A study of Brownian relaxation time in magnetic nanofluids: a semi-analytical model

• Published in: Multiscale and Multidisciplinary Modeling, Experiments and Design Vol. 7; no. 1; pp. 15 - 29
• Main Authors: Osaci, Mihaela, Cacciola, Matteo
• Format: Journal Article
• Language: English
• Published: Cham Springer International Publishing 01.03.2024
• Subjects: Characterization and Evaluation of Materials; Engineering; Mathematical Applications in the Physical Sciences; Mechanical Engineering; Numerical and Computational Physics; Original Paper; Simulation; Solid Mechanics; Magnetic nanoparticle; Brownian relaxation time; Néel relaxation time; Nanofluid; Effective relaxation time
• ISSN: 2520-8160; 2520-8179
• DOI: 10.1007/s41939-023-00174-9

Magnetic nanofluids find application in various fields, including magnetic hyperthermia, which holds significant potential for non-invasive cancer treatment. The dynamics of magnetic nanoparticle systems under the influence of a magnetic field plays a crucial role in all applications, particularly in magnetic hyperthermia, and has been the subject of recent intensive research.
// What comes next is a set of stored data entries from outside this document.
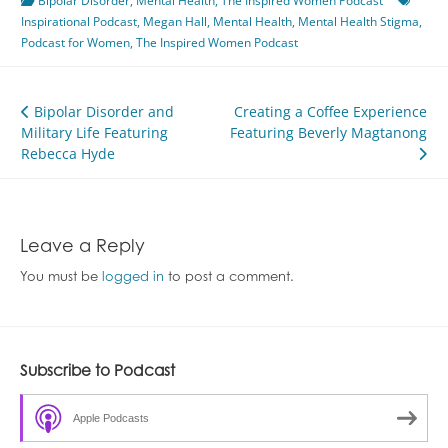
Bipolar Disorder
,
Mental Health
,
The Inspired Women Podcast
Inspirational Podcast
,
Megan Hall
,
Mental Health
,
Mental Health Stigma
,
Podcast for Women
,
The Inspired Women Podcast
Post
Bipolar Disorder and
Creating a Coffee Experience
Military Life Featuring
Featuring Beverly Magtanong
navigation
Rebecca Hyde
Leave a Reply
You must be
logged in
to post a comment.
Subscribe to Podcast
Apple Podcasts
Numerous studies investigating magnetic hyperthermia assume that the Brownian relaxation time is independent of the magnetic field and nanoparticle concentration. However, this modeling assumption can introduce errors in estimating certain parameters of interest. Consequently, these errors propagate in determining the effective relaxation time, which holds great importance in estimating quantities such as the Specific Absorption Rate and Intrinsic Loss Power Values for magnetic hyperthermia. This scientific paper presents a study that addresses these errors using a semi-analytical model. The experimental results obtained in our study contribute to the understanding of magnetic relaxation mechanisms in nanofluids under various conditions. Furthermore, these findings can aid in the development of accurate numerical evaluation models for practical applications.